Following our decision in McGhee I, in which we held that the circuit court erred in dismissing the case, the circuit court permitted Arkansas Financial Services Association (AFSA) to intervene in the matter.[1]See McGhee II, supra. Upon the filing of cross-motions for summary judgment and a hearing on the motions, the circuit court entered its order finding that McGhee had no valid illegal-exaction claim, thereby requiring the dismissal of the claim with prejudice. In addition, the circuit court found that it lacked jurisdiction to hear McGhee's declaratory-judgment claim due to the fact that she had failed to exhaust her administrative remedies. On appeal, we affirmed the circuit court's grant of summary judgment on McGhee's illegal-exaction claim, but reversed and remanded with respect to her claim for declaratory judgment, holding that McGhee was not required to first seek a declaration *22 regarding the constitutionality of the Check-Cashers Act before the Board. See McGhee II, supra.
Following our decision in McGhee II, the circuit court held a hearing on November 20, 2007, during which McGhee again asked the circuit court to rule on the Act's constitutionality. The circuit court honored McGhee's request and asked that an order be prepared declaring that the Act was constitutional. Accordingly, an order was entered in which the circuit court denied McGhee's request for declaratory judgment and found that the Check-Cashers Act was constitutional. McGhee now appeals from that order.

Records provided:
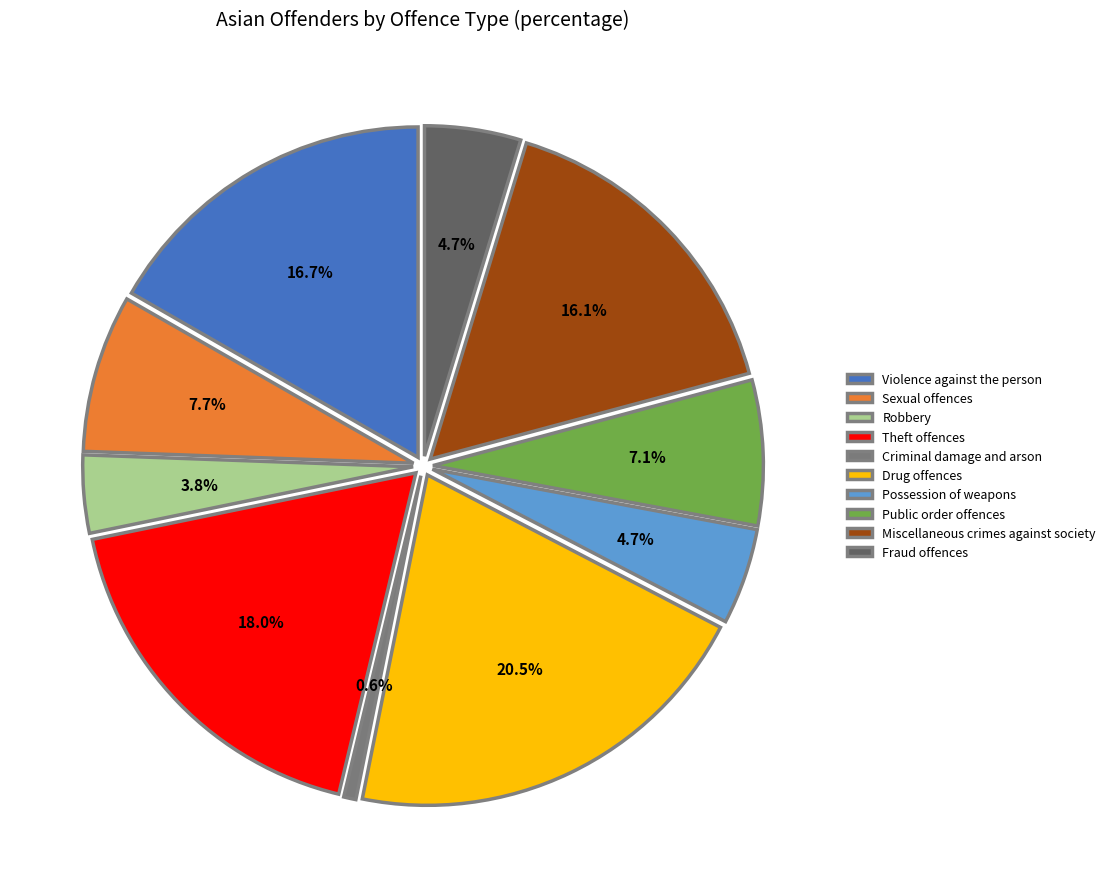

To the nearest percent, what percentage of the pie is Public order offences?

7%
* * *
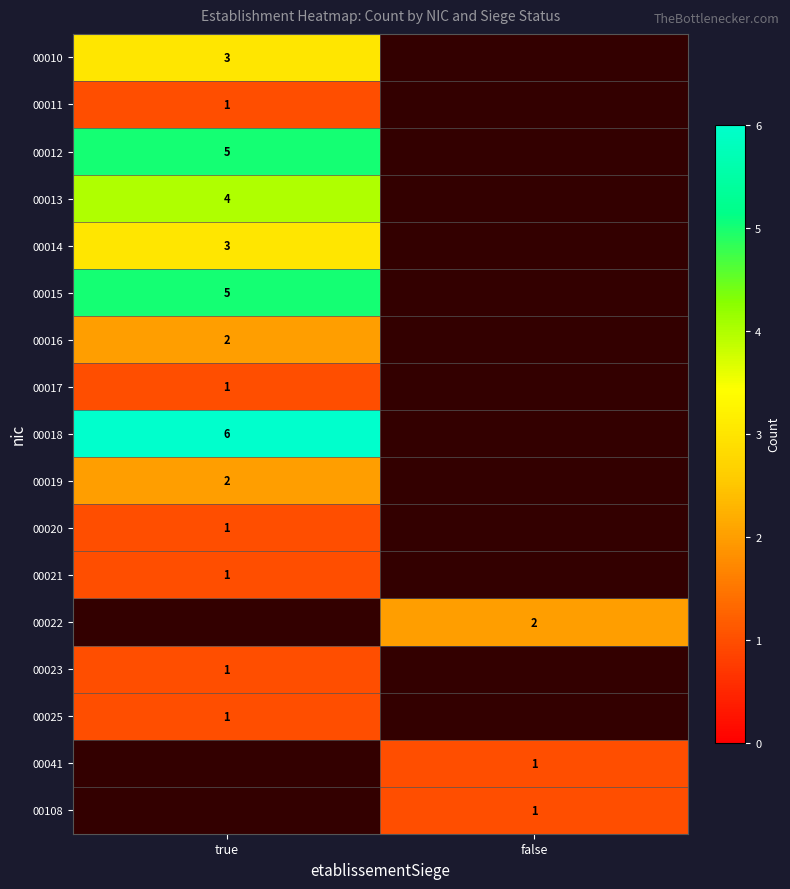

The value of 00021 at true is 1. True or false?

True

Required work:
Please copy out the part of the court opinion excerpt that opens with the words containing "Following our decision in McGhee II, the" and closes with "from that order.", keeping every word and mark unchanged. The data plays no part in this work.

Response to this exercise:
Following our decision in McGhee II, the circuit court held a hearing on November 20, 2007, during which McGhee again asked the circuit court to rule on the Act's constitutionality. The circuit court honored McGhee's request and asked that an order be prepared declaring that the Act was constitutional. Accordingly, an order was entered in which the circuit court denied McGhee's request for declaratory judgment and found that the Check-Cashers Act was constitutional. McGhee now appeals from that order.